Empecé a escribir obras en 1957 y cuando en 1958 The Birthday Party se estrenó en el Lyric, en Hammersmith, los críticos (con la excepción de Harold Hobson) la masacraron y se suspendió tras ocho representaciones. Decidí pasarme por la matiné del jueves. Llegué unos minutos tarde y ya se había alzado el telón. Subí corriendo las escaleras en dirección a la platea. Una ujier me detuvo. «¿Dónde vas?», me dijo. «A la platea», le dije. «Soy el autor». Sus ojos, así lo recuerdo, se nublaron. «Oh, ¿eres tú?», dijo. «Pobrecito... Mira, la platea está cerrada pero, ¿por qué no entras? Entra y siéntate si quieres, cariño, vamos.» Entré en la platea desierta y miré hacia el patio de butacas. Seis personas estaban allí, contemplando la representación que, debo decir, no parecía generar mucha electricidad. Aún tengo los informes de taquilla de aquella semana. La matiné del jueves reportó dos libras y seis chelines.

En una carrera a la que se le ha dedicado mucha atención crítica, una de las preguntas más interesantes (y agudas) que se me han hecho nunca ocurrió cuando me presentaron a una mujer joven y a su hijo de seis años. La mujer miró a su hijo y le dijo: «Este hombre es un escritor muy bueno». El chiquillo me miró y después miró a su madre y dijo: «¿Sabe hacer la W?»

Soy muy consciente de que he sido descrito en algunos cuarteles como un ser «enigmático, taciturno, lacónico, picajoso, colérico y adusto». En fin, tengo mis humores, como todo el mundo, no lo voy a negar. Pero mi vida literaria, que se ha desarrollado durante unos cuarenta y cinco años y que aún no ha terminado, se ha empapado de una serie de características muy distintas, que no tienen nada que ver en absoluto con esas descripciones. Sencillamente, mi vida literaria ha sido una vida de deleite, desafío y entusiasmo. Son palabras que quizá sean tópicos. Pero son también una verdad. Ya sea en un poema, en una obra o en un guión, si no hay deleite, desafío y entusiasmo por el lenguaje y, a través del lenguaje, por el personaje, entonces ahí no hay nada y nada puede existir.

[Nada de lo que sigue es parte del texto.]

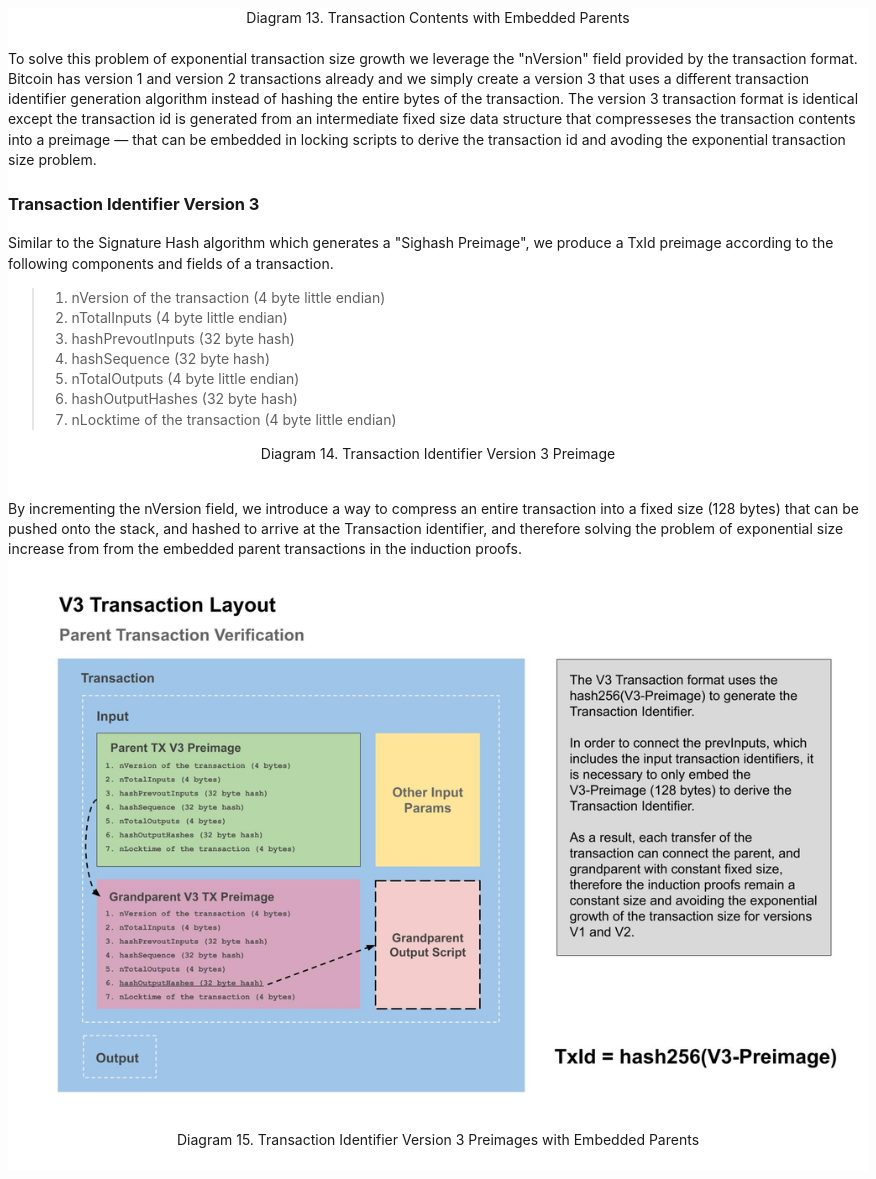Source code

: <center>Diagram 13. Transaction Contents with Embedded Parents</center>
<br/>
To solve this problem of exponential transaction size growth we leverage the "nVersion" field provided by the transaction format. Bitcoin has version 1 and version 2 transactions already and we simply create a version 3 that uses a different transaction identifier generation algorithm instead of hashing the entire bytes of the transaction. The version 3 transaction format is identical except the transaction id is generated from an intermediate fixed size data structure that compresseses the transaction contents into a preimage &mdash; that can be embedded in locking scripts to derive the transaction id and avoding the exponential transaction size problem.

### Transaction Identifier Version 3

Similar to the Signature Hash algorithm which generates a "Sighash Preimage", we produce a TxId preimage according to the following components and fields of a transaction.

> 1. nVersion of the transaction (4 byte little endian)
> 2. nTotalInputs (4 byte little endian)
> 3. hashPrevoutInputs (32 byte hash)
> 4. hashSequence (32 byte hash)
> 5. nTotalOutputs (4 byte little endian)
> 6. hashOutputHashes (32 byte hash)
> 7. nLocktime of the transaction (4 byte little endian)

<center>Diagram 14. Transaction Identifier Version 3 Preimage</center>
<br/>

By incrementing the nVersion field, we introduce a way to compress an entire transaction into a fixed size (128 bytes) that can be pushed onto the stack, and hashed to arrive at the Transaction identifier, and therefore solving the problem of exponential size increase from from the embedded parent transactions in the induction proofs.

![Transaction Id v3 Preimage Embedded](images/a15.jpeg)
<center>Diagram 15. Transaction Identifier Version 3 Preimages with Embedded Parents</center>
<br/>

Así que, aunque seguro que soy «enigmático, taciturno, lacónico, picajoso, colérico y adusto», también he disfrutado de cabo a rabo mi vida literaria, mi vida, de hecho.

Discurso de agradecimiento de Harold Pinter pronunciado en 1995 con motivo de la entrega del Premio David Cohen de Literatura Británica, que se concede cada dos años a un escritor británico vivo como reconocimiento de los logros a lo largo de su carrera. Publicado en Harold, Pinter, Various voices. Prose, poetry, politics, Nueva York, Grove Presss, 2005.